Na praia das Fontes num belo dia me inspirei edifiquei um castelo de sonhos, sonhos reais de Príncipes e Reis. Imaginei com ternura e doçura, na altura do monumento real, mas só fantasia. Descomunal, naquelas redondezas não havia, só pedra, casebres e maresia. Como por encanto em poucos momentos disse: Majestade; está pronto venha olhar. É lindo! Suas paredes pareciam enormes colunas de alvenaria, mas, no entanto, para espanto era só areia. Areia da praia, onde eu estava a sonhar acordado, coitado não percebia que as ondas ferrenhas poderiam tudo desmanchar. Circundei o castelo e joguei um pozinho amarelo, para torná-lo mais belo encantador de sereias.

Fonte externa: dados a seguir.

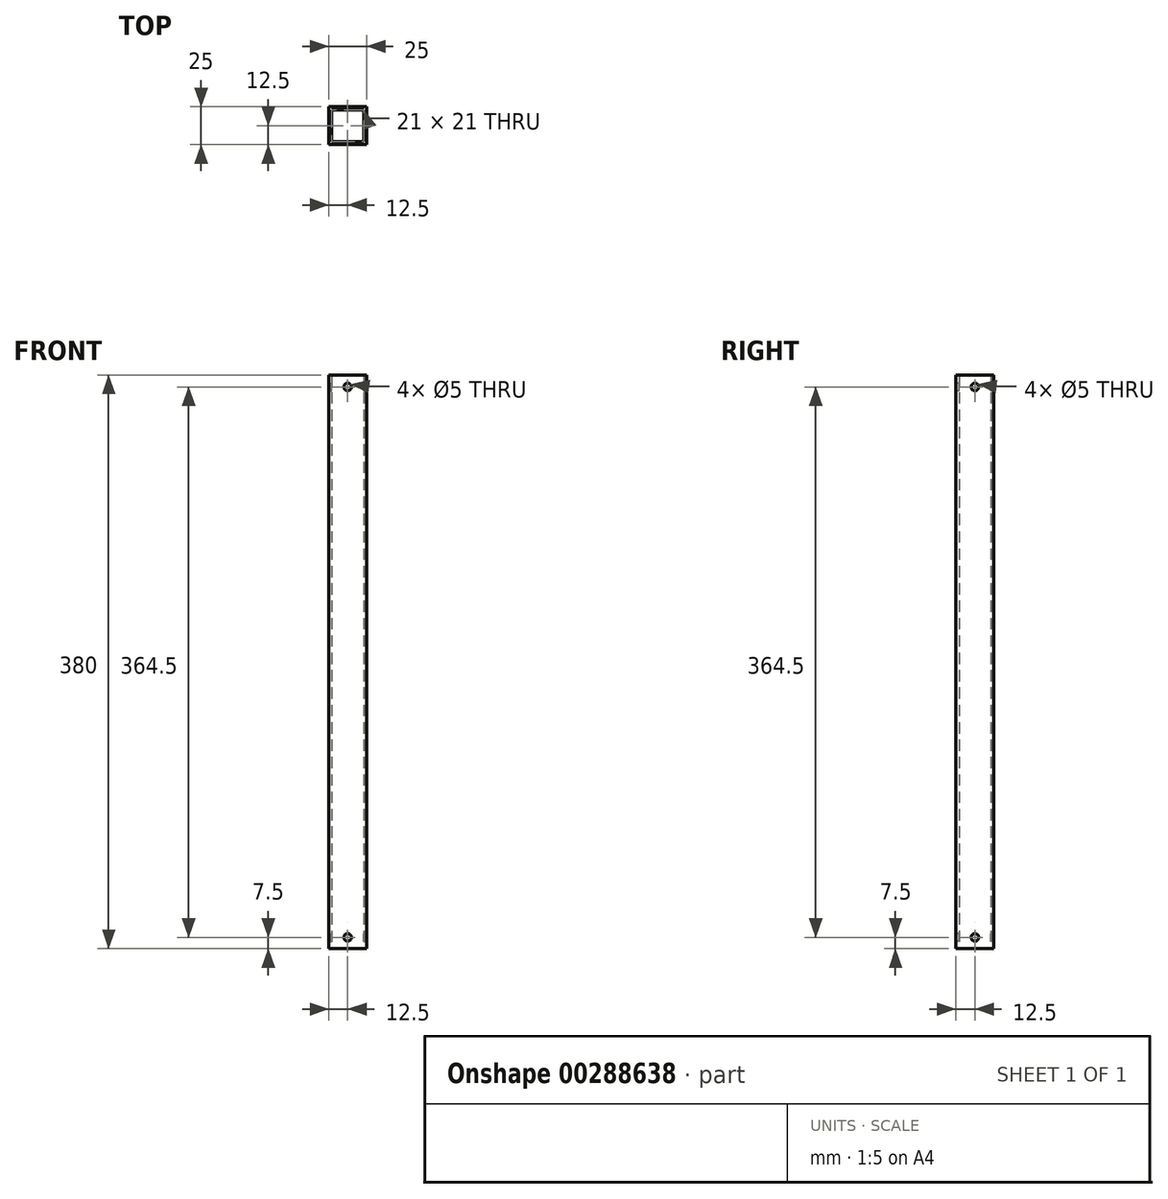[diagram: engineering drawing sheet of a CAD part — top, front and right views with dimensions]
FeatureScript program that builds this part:
annotation { "Feature Type Name" : "Feature", "Feature Type Description" : "" }
export const myFeature = defineFeature(function(context is Context, id is Id, definition is map)
    precondition{}
    {
        {
            var Q0;
            Q0=qCreatedBy(makeId("Top.planeOp"),FACE);
            var sketch = newSketch(context, id + "F0", { "sketchPlane" : qUnion([Q0])});
            skLineSegment(sketch, "E0.bottom", {"start": v(10.5, 10.5) * mm, "end": v(-10.5, 10.5) * mm});
            skLineSegment(sketch, "E0.top", {"start": v(10.5, -10.5) * mm, "end": v(-10.5, -10.5) * mm});
            skLineSegment(sketch, "E0.left", {"start": v(10.5, 10.5) * mm, "end": v(10.5, -10.5) * mm});
            skLineSegment(sketch, "E0.right", {"start": v(-10.5, 10.5) * mm, "end": v(-10.5, -10.5) * mm});
            skPoint(sketch, "E0.middle", {"position": v(0, 0) * mm});
            skLineSegment(sketch, "E1.bottom", {"start": v(12.5, 12.5) * mm, "end": v(-12.5, 12.5) * mm});
            skLineSegment(sketch, "E1.top", {"start": v(12.5, -12.5) * mm, "end": v(-12.5, -12.5) * mm});
            skLineSegment(sketch, "E1.left", {"start": v(12.5, 12.5) * mm, "end": v(12.5, -12.5) * mm});
            skLineSegment(sketch, "E1.right", {"start": v(-12.5, 12.5) * mm, "end": v(-12.5, -12.5) * mm});
            skSolve(sketch);
        }
        {
            var Q0;
            Q0=makeQuery(id+"F0.imprint","IMPRINT",FACE,{"disambiguationData":[TD([[makeQuery(id+"F0.imprint","IMPRINT",EDGE,{"derivedFrom":sQuery(id+"F0.wireOp",EDGE,"E0.bottom")}),-1.0]])]});
            extrude(context, id + "F1", {"entities" : qUnion([Q0]), "depth" : 380 * mm});
        }
        {
            var Q0;
            Q0=makeQuery(id+"F1.opExtrude","SWEPT_FACE",FACE,{"disambiguationData":[OSD([sQuery(id+"F0.wireOp",EDGE,"E1.top")])]});
            var sketch = newSketch(context, id + "F2", { "sketchPlane" : qUnion([Q0])});
            skCircle(sketch, "E2", {"center": v(0, 372) * mm, "radius": 2.5 * mm});
            skPoint(sketch, "E2.centerSnap0", {"position": v(0, 380) * mm});
            skCircle(sketch, "E3", {"center": v(0, 7.5) * mm, "radius": 2.5 * mm});
            skSolve(sketch);
        }
        {
            var Q0;
            Q0=makeQuery(id+"F2.imprint","IMPRINT",FACE,{"disambiguationData":[TD([[makeQuery(id+"F2.imprint","IMPRINT",EDGE,{"derivedFrom":sQuery(id+"F2.wireOp",EDGE,"E2")}),1.0]])]});
            var Q1;
            Q1=makeQuery(id+"F2.imprint","IMPRINT",FACE,{"disambiguationData":[TD([[makeQuery(id+"F2.imprint","IMPRINT",EDGE,{"derivedFrom":sQuery(id+"F2.wireOp",EDGE,"E3")}),1.0]])]});
            var Q2;
            Q2=sQuery(id+"F2.wireOp",EDGE,"E2");
            extrude(context, id + "F3", {"entities" : qUnion([Q0, Q1]), "operationType" : NewBodyOperationType.REMOVE, "surfaceEntities" : qUnion([Q2]), "oppositeDirection" : true, "depth" : 25 * mm, "offsetDistance" : 25 * mm});
        }
        {
            var Q0;
            Q0=makeQuery(id+"F1.opExtrude","SWEPT_FACE",FACE,{"disambiguationData":[OSD([sQuery(id+"F0.wireOp",EDGE,"E1.left")])]});
            var sketch = newSketch(context, id + "F4", { "sketchPlane" : qUnion([Q0])});
            skCircle(sketch, "E4", {"center": v(0, 7.5) * mm, "radius": 2.5 * mm});
            skPoint(sketch, "E4.centerSnap0", {"position": v(0, 0) * mm});
            skCircle(sketch, "E5", {"center": v(0, 372) * mm, "radius": 2.5 * mm});
            skPoint(sketch, "E5.centerSnap0", {"position": v(0, 380) * mm});
            skSolve(sketch);
        }
        {
            var Q0;
            Q0=makeQuery(id+"F4.imprint","IMPRINT",FACE,{"disambiguationData":[TD([[makeQuery(id+"F4.imprint","IMPRINT",EDGE,{"derivedFrom":sQuery(id+"F4.wireOp",EDGE,"E5")}),1.0]])]});
            var Q1;
            Q1=makeQuery(id+"F4.imprint","IMPRINT",FACE,{"disambiguationData":[TD([[makeQuery(id+"F4.imprint","IMPRINT",EDGE,{"derivedFrom":sQuery(id+"F4.wireOp",EDGE,"E4")}),1.0]])]});
            extrude(context, id + "F5", {"entities" : qUnion([Q0, Q1]), "operationType" : NewBodyOperationType.REMOVE, "oppositeDirection" : true, "depth" : 25 * mm, "offsetDistance" : 25 * mm});
        }
    });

Que em noites de lua cheia com seu canto bonito, meio esquisito poderia surgir a qualquer hora em qualquer lugar. Olhei as estrelas brilhantes parecendo diamantes a brilhar, e a piscar. Cantarolei cantigas de Príncipes, Duques e Reis; esperei com o olhar espantado, esbugalhado numa luzinha que piscava em alto mar e cada vez mais a se aproximar, Um vento forte começava a soprar e rajadas de areia a jogar, as ondas se agitaram, agigantaram- se e o meu castelo coitado, ficou de papo pro ar. Meu sonho que era só alegria, de repente virou tristonho mais que de repente, tudo desmoronou. Transformei- me num precoce infeliz, pois a obra dos sonhos era singela salpicada de amarelo, mas esqueci que areia com vento não podem combinar. Foi uma sina, porém pequenina que tocou meu coração, passei as mãos na cabeça, ouvi uma voz: não enlouqueça! Você é um amor. A vida é assim! Pensamos que somos fortes, nada nos destruirá vem o destino e a morte, que por ironia ou falta de sorte, nos dizimar.